### WORK INSTRUCTIONS
Convert the lines of each item below into a JSON list of strings, with one string per line and blank lines omitted. Leave the pictures out of the answer.

### MATERIAL TO PROCESS
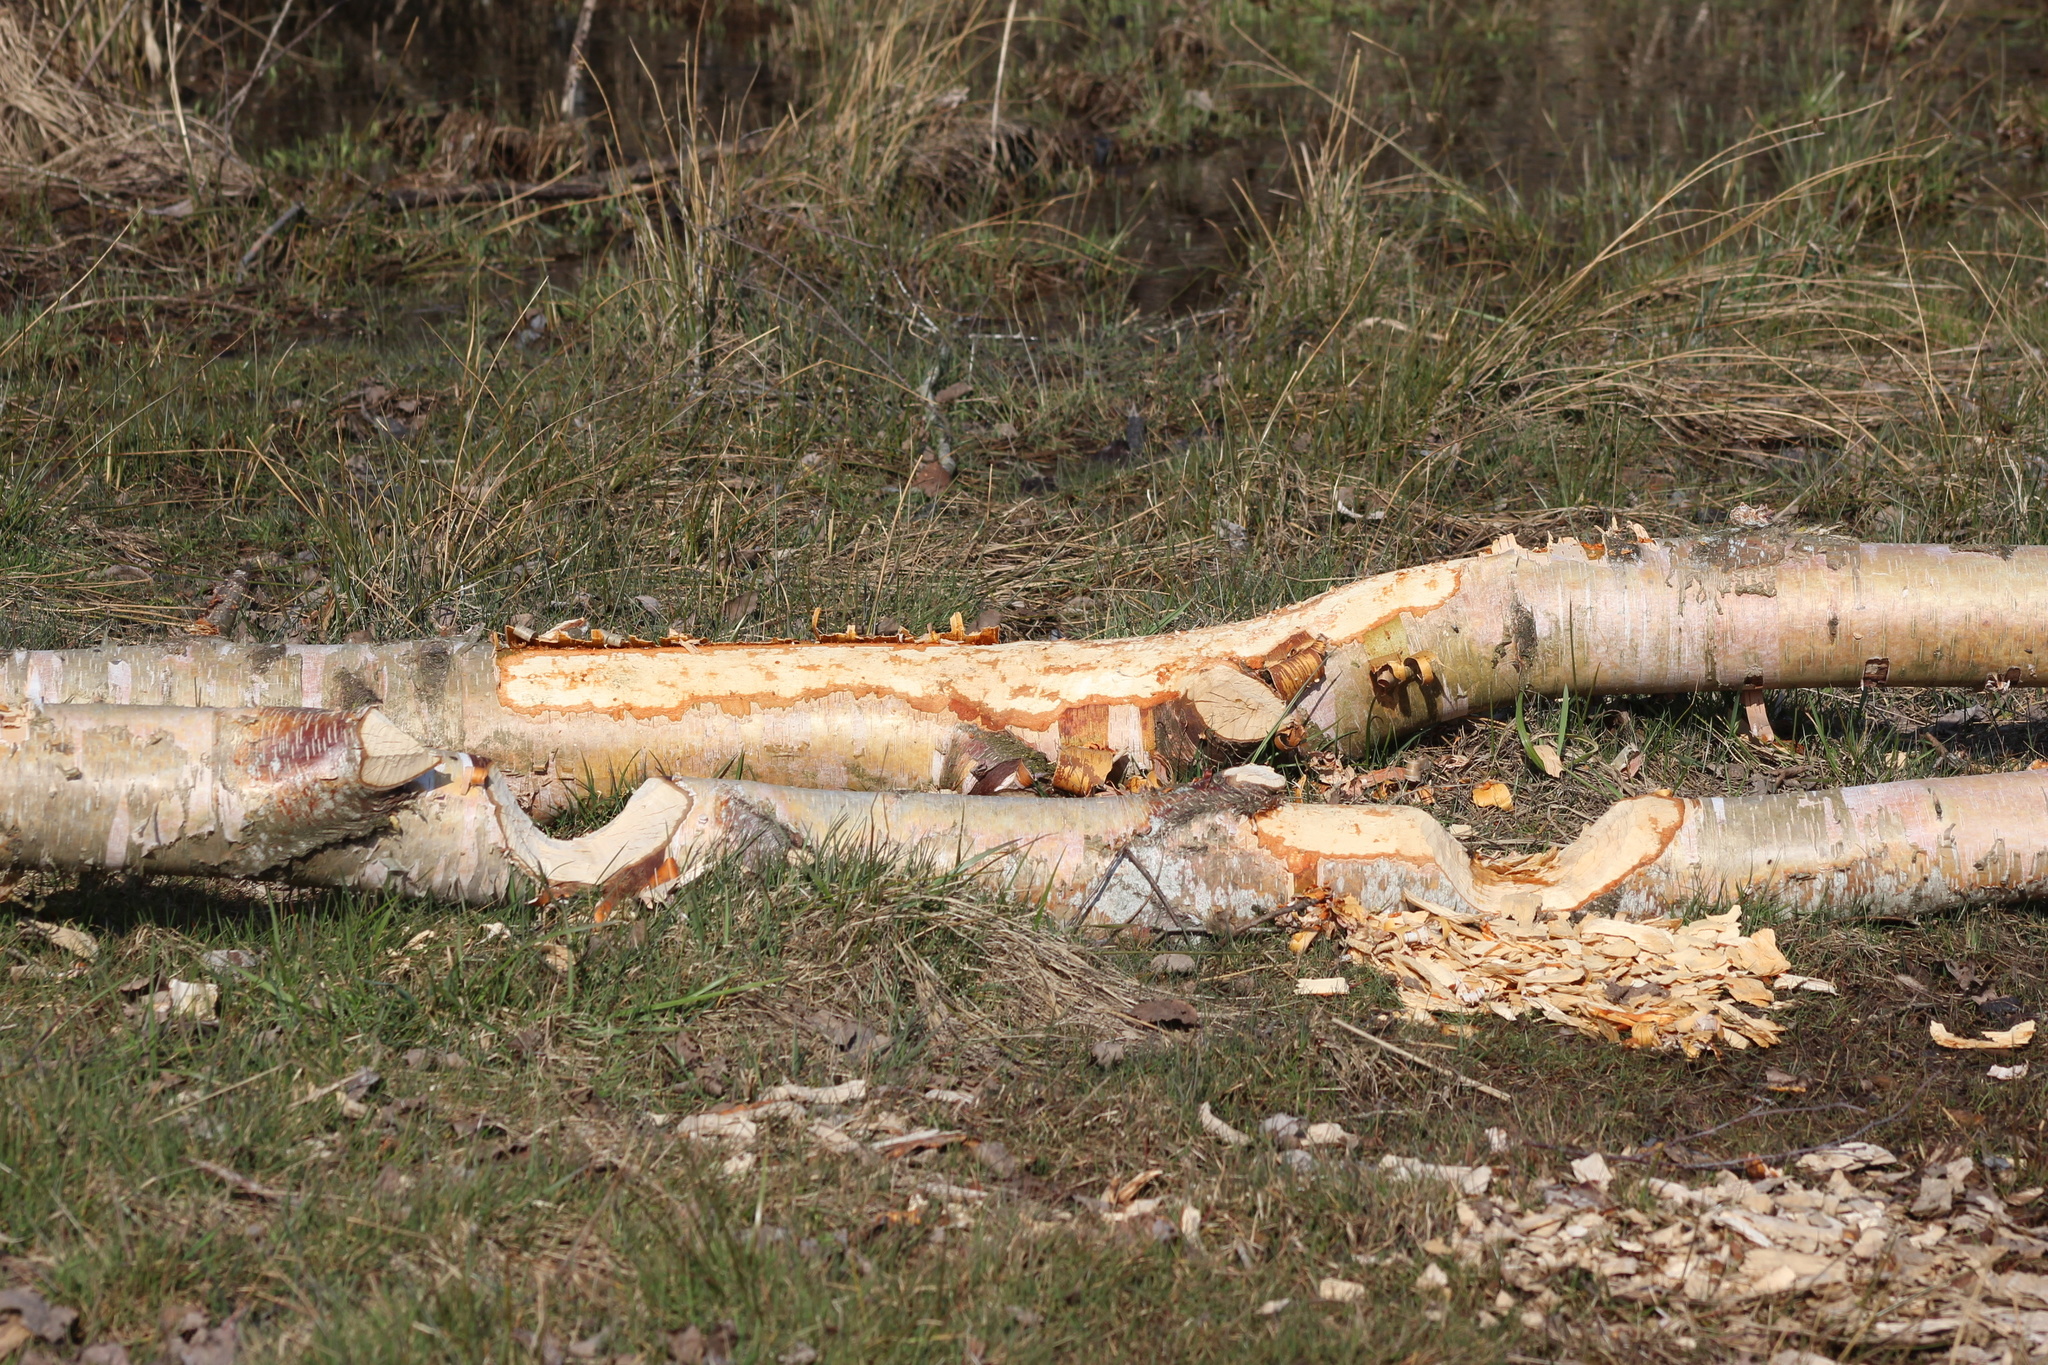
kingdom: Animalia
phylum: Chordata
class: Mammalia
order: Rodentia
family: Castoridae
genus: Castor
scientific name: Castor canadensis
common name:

### OUTPUT OF THE EXERCISE
[
  "kingdom: Animalia",
  "phylum: Chordata",
  "class: Mammalia",
  "order: Rodentia",
  "family: Castoridae",
  "genus: Castor",
  "scientific name: Castor canadensis",
  "common name:"
]